■ **What needs to be done**
After locating the line that contains "an argument, an attribute, or a" in the data below, set down exactly that line and each one after it through the line that contains "nd our house", and nothing more.

■ **Material shown**

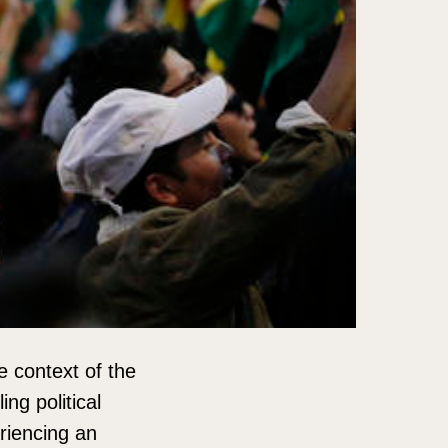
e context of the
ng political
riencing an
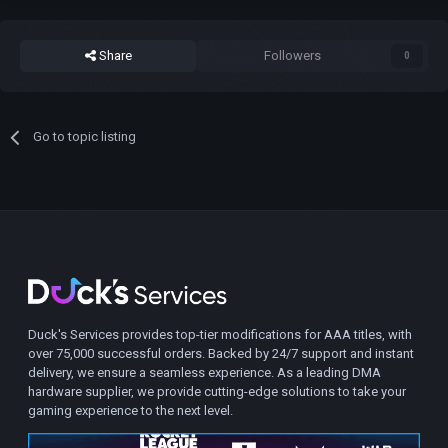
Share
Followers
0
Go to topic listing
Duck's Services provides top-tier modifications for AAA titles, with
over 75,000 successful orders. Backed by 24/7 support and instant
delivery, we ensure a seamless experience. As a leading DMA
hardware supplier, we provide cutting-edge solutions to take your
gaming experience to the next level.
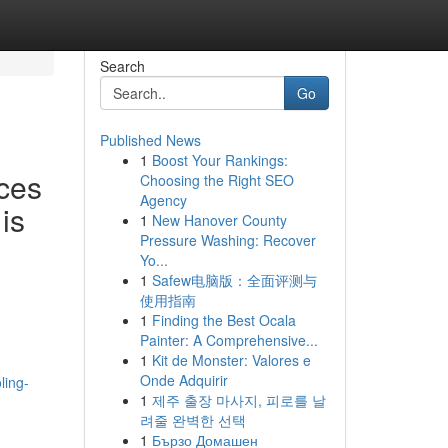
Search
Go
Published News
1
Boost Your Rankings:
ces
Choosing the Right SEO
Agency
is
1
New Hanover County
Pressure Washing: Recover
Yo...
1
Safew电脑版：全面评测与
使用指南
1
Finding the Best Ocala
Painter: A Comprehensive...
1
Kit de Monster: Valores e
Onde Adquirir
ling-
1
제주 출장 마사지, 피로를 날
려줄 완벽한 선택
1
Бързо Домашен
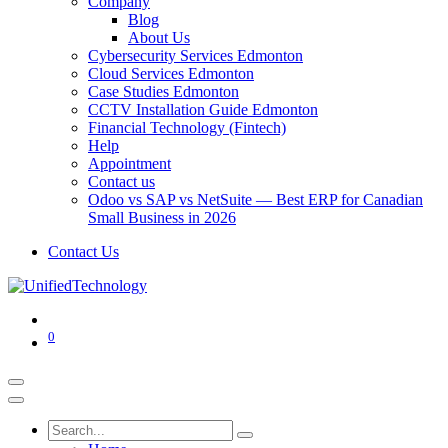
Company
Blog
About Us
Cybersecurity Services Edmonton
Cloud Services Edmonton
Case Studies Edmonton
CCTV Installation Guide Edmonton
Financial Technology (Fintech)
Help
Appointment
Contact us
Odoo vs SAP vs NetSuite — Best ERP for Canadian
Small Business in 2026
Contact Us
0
...
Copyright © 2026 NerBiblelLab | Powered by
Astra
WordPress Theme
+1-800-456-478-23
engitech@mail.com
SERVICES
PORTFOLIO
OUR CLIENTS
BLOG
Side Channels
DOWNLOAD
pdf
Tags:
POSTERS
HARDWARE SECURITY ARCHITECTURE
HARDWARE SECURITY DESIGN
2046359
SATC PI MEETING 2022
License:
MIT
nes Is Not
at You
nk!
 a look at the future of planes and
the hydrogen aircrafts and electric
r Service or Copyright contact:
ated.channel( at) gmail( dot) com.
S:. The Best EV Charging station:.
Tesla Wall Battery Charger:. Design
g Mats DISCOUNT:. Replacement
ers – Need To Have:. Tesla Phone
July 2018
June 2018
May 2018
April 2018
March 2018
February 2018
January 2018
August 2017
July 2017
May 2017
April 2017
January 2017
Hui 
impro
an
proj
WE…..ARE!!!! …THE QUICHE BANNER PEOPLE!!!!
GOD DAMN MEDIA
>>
---
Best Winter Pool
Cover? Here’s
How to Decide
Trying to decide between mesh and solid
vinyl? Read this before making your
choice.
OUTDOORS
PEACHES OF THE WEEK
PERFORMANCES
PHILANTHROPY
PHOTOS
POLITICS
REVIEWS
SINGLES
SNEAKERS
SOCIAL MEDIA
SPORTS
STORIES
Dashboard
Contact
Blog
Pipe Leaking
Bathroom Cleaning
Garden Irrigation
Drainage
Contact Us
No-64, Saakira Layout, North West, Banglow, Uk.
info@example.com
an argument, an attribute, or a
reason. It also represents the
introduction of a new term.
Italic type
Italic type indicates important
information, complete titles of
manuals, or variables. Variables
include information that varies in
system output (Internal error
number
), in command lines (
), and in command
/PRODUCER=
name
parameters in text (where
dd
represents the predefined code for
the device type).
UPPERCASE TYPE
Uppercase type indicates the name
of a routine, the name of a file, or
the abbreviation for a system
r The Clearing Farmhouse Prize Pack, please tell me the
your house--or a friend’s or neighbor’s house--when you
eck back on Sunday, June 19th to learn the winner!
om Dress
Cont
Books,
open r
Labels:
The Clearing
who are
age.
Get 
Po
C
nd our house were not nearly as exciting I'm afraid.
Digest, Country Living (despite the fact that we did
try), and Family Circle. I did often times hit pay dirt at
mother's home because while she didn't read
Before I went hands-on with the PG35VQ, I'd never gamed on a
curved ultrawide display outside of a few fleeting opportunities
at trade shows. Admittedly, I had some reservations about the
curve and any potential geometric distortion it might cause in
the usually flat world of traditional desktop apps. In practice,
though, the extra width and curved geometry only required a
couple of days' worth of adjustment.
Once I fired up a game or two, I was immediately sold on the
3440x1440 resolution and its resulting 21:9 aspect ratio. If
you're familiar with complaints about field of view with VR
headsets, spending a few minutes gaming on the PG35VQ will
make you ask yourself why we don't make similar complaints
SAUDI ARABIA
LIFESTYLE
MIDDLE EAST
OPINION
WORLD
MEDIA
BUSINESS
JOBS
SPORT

■ **Task output**
an argument, an attribute, or a
reason. It also represents the
introduction of a new term.
Italic type
Italic type indicates important
information, complete titles of
manuals, or variables. Variables
include information that varies in
system output (Internal error
number
), in command lines (
), and in command
/PRODUCER=
name
parameters in text (where
dd
represents the predefined code for
the device type).
UPPERCASE TYPE
Uppercase type indicates the name
of a routine, the name of a file, or
the abbreviation for a system
r The Clearing Farmhouse Prize Pack, please tell me the
your house--or a friend’s or neighbor’s house--when you
eck back on Sunday, June 19th to learn the winner!
om Dress
Cont
Books,
open r
Labels:
The Clearing
who are
age.
Get 
Po
C
nd our house were not nearly as exciting I'm afraid.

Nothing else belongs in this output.